The exception to this trend is Quebec which, to date, has not experienced this phenomenon. This may be because it is generally considered more favorable to the authorization (certification) of class actions than the common law provinces. In addition, Quebec’s “first-to-file” rule avoids class action battles between plaintiff companies and provides greater certainty for the first company to seek authorization.

Basic characteristics of MDL-like procedures

To date, most of these Canadian “mass tort” cases are still in the preliminary stages, offering limited insight into best practices or likely outcomes in the absence of a framework to manage them. However, certain fundamental characteristics differentiate these procedures from class actions.

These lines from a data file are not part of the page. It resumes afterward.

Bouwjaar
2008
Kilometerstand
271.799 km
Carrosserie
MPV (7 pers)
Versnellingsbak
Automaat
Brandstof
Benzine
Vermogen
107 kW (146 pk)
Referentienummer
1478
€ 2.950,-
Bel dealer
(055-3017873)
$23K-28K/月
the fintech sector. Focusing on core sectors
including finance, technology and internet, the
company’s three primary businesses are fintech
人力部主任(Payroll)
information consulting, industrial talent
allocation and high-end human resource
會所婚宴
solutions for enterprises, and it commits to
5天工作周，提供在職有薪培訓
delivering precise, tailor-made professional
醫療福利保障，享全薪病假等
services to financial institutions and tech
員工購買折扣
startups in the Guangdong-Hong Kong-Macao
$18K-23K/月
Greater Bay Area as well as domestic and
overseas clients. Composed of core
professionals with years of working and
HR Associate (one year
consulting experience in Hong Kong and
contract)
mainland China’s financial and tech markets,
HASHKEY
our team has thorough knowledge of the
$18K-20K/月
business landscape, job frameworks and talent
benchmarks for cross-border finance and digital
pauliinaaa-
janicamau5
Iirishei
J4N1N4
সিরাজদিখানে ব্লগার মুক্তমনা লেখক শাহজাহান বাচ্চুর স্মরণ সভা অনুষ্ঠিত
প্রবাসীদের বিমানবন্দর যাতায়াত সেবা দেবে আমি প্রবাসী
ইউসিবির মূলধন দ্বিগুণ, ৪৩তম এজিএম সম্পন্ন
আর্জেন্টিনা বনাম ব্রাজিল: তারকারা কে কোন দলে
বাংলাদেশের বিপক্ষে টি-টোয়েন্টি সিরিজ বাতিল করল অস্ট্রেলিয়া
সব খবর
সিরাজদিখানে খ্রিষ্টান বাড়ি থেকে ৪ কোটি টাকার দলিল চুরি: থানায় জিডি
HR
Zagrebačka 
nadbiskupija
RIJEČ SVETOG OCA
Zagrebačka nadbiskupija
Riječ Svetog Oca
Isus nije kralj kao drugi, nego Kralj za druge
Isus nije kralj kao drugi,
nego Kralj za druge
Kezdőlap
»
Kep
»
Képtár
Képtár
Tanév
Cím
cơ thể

  • Early attention to merits. The early stages of MDL-type claims will focus more on substance. In the case of a class action, the statutory elements of certification are intended to determine whether, procedurally, the claims of the proposed class should proceed through a class action. There is no assessment of merits. With an “inventory” of individual actions, there is no request for certification. The parties must therefore turn their attention to the merits of the plaintiffs’ claims much earlier.
  • More initial work. A “mass tort” proceeding may involve more up-front work and expense than a class action. When it comes to individual actions, each has its own pleadings and will potentially be subject to document production and discovery. In contrast, a class action is a single action with a single set of pleadings, which means that these pre-trial steps usually occur once.
  • More information. Parties will generally have more information about the litigation landscape sooner when dealing with multiple individual actions. A set of individual actions creates a defined universe of requesters, whose number and potential value of their requests are known. In the early stages of a class action, the size and composition of the proposed class can often be difficult to determine.
  • Less judicial oversight. Class action law generally provides significant judicial oversight over a class action. The court determines whether the action should be certified, decides which plaintiff company should take over the litigation (if the carriage is disputed), and determines whether any proposed settlement should be approved. With individual actions, there may be fewer opportunities for the court to manage the dispute as a whole. Each action is subject to the rules of procedure of the province in which it is brought, which makes it difficult to manage cases between different jurisdictions. Even for similar actions in the same province, different courts may have different practices and procedures, and obtaining formal case management to facilitate the coordination of proceedings is not always a certainty. In addition, the court is generally not required to approve the settlement of individual actions, which may result in confidential settlements, as is generally the case with individual claims.
  • Conflict with Parallel Class Actions. The coexistence of a class action and numerous individual actions relating to a particular product may create tension with the preferable procedural criterion of the class action certification test, since individual actions are clearly the preferred procedural vehicle of certain potential members of the band.
  • Less purpose. The determination and/or settlement of a certified class action will generally be binding on all class members, known or unknown. In contrast, the resolution of individual cases generally only binds the parties. Therefore, the resolution or settlement of an existing “mass tort” proceeding may not offer the same degree of finality as a class action settlement, leaving open the possibility of future claims.

New approaches require a creative and flexible response

“Mass tort” claims do not have the well-worn history of class actions or their procedural framework. In the absence of these benchmarks, defense attorneys must adapt their strategies to the circumstances of the plaintiffs’ allegations and the objectives of their clients, continuing to be creative and flexible in their responses.